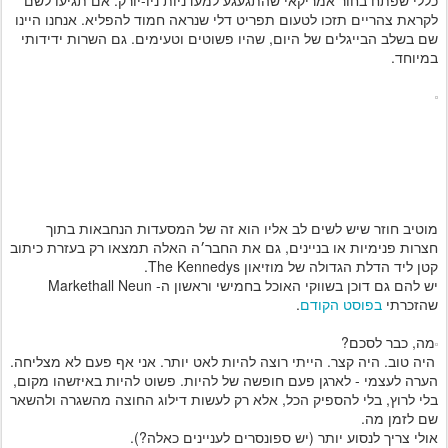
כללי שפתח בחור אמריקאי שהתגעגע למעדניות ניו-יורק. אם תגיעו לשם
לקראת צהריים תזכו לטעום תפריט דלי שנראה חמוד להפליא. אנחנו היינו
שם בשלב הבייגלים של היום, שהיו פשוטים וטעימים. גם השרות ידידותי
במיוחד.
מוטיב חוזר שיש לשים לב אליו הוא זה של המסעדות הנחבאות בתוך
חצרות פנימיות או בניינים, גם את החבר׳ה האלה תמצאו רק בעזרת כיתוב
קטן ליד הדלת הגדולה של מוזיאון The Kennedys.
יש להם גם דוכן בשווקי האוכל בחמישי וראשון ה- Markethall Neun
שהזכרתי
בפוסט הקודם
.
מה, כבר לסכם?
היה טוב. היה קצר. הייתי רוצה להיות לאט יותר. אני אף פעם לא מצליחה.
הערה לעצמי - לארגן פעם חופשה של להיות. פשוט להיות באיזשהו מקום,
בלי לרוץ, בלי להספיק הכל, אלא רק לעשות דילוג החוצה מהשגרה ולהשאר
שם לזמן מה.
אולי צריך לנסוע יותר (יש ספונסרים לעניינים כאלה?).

...

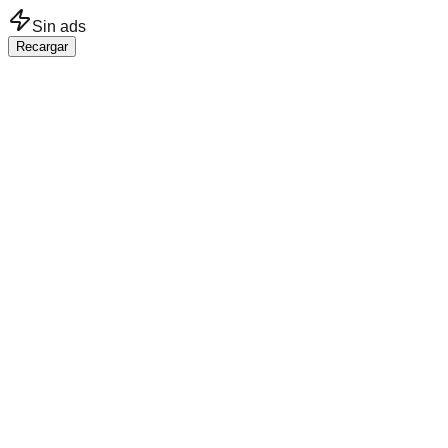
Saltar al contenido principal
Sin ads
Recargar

== What you have to do ==
Extract the lines of the preceding material that run from the line with "כללי שפתח בחור" through the line with "אולי צריך לנסוע", inclusive, reproducing them exactly and adding nothing.

== Answer to the exercise ==
כללי שפתח בחור אמריקאי שהתגעגע למעדניות ניו-יורק. אם תגיעו לשם
לקראת צהריים תזכו לטעום תפריט דלי שנראה חמוד להפליא. אנחנו היינו
שם בשלב הבייגלים של היום, שהיו פשוטים וטעימים. גם השרות ידידותי
במיוחד.
מוטיב חוזר שיש לשים לב אליו הוא זה של המסעדות הנחבאות בתוך
חצרות פנימיות או בניינים, גם את החבר׳ה האלה תמצאו רק בעזרת כיתוב
קטן ליד הדלת הגדולה של מוזיאון The Kennedys.
יש להם גם דוכן בשווקי האוכל בחמישי וראשון ה- Markethall Neun
שהזכרתי
בפוסט הקודם
.
מה, כבר לסכם?
היה טוב. היה קצר. הייתי רוצה להיות לאט יותר. אני אף פעם לא מצליחה.
הערה לעצמי - לארגן פעם חופשה של להיות. פשוט להיות באיזשהו מקום,
בלי לרוץ, בלי להספיק הכל, אלא רק לעשות דילוג החוצה מהשגרה ולהשאר
שם לזמן מה.
אולי צריך לנסוע יותר (יש ספונסרים לעניינים כאלה?).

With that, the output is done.